_Exercise description_: Could you write out the whole listing exactly as it appears?

+--

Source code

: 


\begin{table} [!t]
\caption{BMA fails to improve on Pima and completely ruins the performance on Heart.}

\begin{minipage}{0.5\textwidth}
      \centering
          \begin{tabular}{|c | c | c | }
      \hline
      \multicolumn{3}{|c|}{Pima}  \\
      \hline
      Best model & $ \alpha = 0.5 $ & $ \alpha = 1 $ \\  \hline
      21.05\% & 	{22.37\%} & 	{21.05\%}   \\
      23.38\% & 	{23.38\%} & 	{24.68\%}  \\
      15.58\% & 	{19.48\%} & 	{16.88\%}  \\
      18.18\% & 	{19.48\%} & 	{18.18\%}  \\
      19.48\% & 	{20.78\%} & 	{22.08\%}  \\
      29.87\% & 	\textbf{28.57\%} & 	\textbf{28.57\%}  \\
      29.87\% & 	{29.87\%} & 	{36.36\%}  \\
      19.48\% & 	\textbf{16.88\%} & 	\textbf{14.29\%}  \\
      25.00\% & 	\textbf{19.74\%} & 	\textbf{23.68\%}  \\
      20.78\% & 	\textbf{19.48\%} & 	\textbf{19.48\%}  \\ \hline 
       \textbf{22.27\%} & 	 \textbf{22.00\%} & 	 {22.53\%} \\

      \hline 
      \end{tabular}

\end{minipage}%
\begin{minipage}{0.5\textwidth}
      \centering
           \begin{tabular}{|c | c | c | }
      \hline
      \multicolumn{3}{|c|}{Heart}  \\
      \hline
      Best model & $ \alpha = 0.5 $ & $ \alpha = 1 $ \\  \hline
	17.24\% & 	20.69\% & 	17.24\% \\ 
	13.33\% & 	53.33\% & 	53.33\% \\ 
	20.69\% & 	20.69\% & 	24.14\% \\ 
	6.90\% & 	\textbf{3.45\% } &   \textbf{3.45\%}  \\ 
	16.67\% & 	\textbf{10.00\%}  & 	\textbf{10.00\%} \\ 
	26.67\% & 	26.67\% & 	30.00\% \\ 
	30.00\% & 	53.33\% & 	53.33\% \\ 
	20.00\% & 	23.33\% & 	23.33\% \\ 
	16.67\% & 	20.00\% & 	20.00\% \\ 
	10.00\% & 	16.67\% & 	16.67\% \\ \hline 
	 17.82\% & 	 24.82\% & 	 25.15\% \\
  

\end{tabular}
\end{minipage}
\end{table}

+--

_Exercise solution_:
Source code

: 


\begin{table} [!t]
\caption{BMA fails to improve on Pima and completely ruins the performance on Heart.}

\begin{minipage}{0.5\textwidth}
      \centering
          \begin{tabular}{|c | c | c | }
      \hline
      \multicolumn{3}{|c|}{Pima}  \\
      \hline
      Best model & $ \alpha = 0.5 $ & $ \alpha = 1 $ \\  \hline
      21.05\% & 	{22.37\%} & 	{21.05\%}   \\
      23.38\% & 	{23.38\%} & 	{24.68\%}  \\
      15.58\% & 	{19.48\%} & 	{16.88\%}  \\
      18.18\% & 	{19.48\%} & 	{18.18\%}  \\
      19.48\% & 	{20.78\%} & 	{22.08\%}  \\
      29.87\% & 	\textbf{28.57\%} & 	\textbf{28.57\%}  \\
      29.87\% & 	{29.87\%} & 	{36.36\%}  \\
      19.48\% & 	\textbf{16.88\%} & 	\textbf{14.29\%}  \\
      25.00\% & 	\textbf{19.74\%} & 	\textbf{23.68\%}  \\
      20.78\% & 	\textbf{19.48\%} & 	\textbf{19.48\%}  \\ \hline 
       \textbf{22.27\%} & 	 \textbf{22.00\%} & 	 {22.53\%} \\

      \hline 
      \end{tabular}

\end{minipage}%
\begin{minipage}{0.5\textwidth}
      \centering
           \begin{tabular}{|c | c | c | }
      \hline
      \multicolumn{3}{|c|}{Heart}  \\
      \hline
      Best model & $ \alpha = 0.5 $ & $ \alpha = 1 $ \\  \hline
	17.24\% & 	20.69\% & 	17.24\% \\ 
	13.33\% & 	53.33\% & 	53.33\% \\ 
	20.69\% & 	20.69\% & 	24.14\% \\ 
	6.90\% & 	\textbf{3.45\% } &   \textbf{3.45\%}  \\ 
	16.67\% & 	\textbf{10.00\%}  & 	\textbf{10.00\%} \\ 
	26.67\% & 	26.67\% & 	30.00\% \\ 
	30.00\% & 	53.33\% & 	53.33\% \\ 
	20.00\% & 	23.33\% & 	23.33\% \\ 
	16.67\% & 	20.00\% & 	20.00\% \\ 
	10.00\% & 	16.67\% & 	16.67\% \\ \hline 
	 17.82\% & 	 24.82\% & 	 25.15\% \\
  

\end{tabular}
\end{minipage}
\end{table}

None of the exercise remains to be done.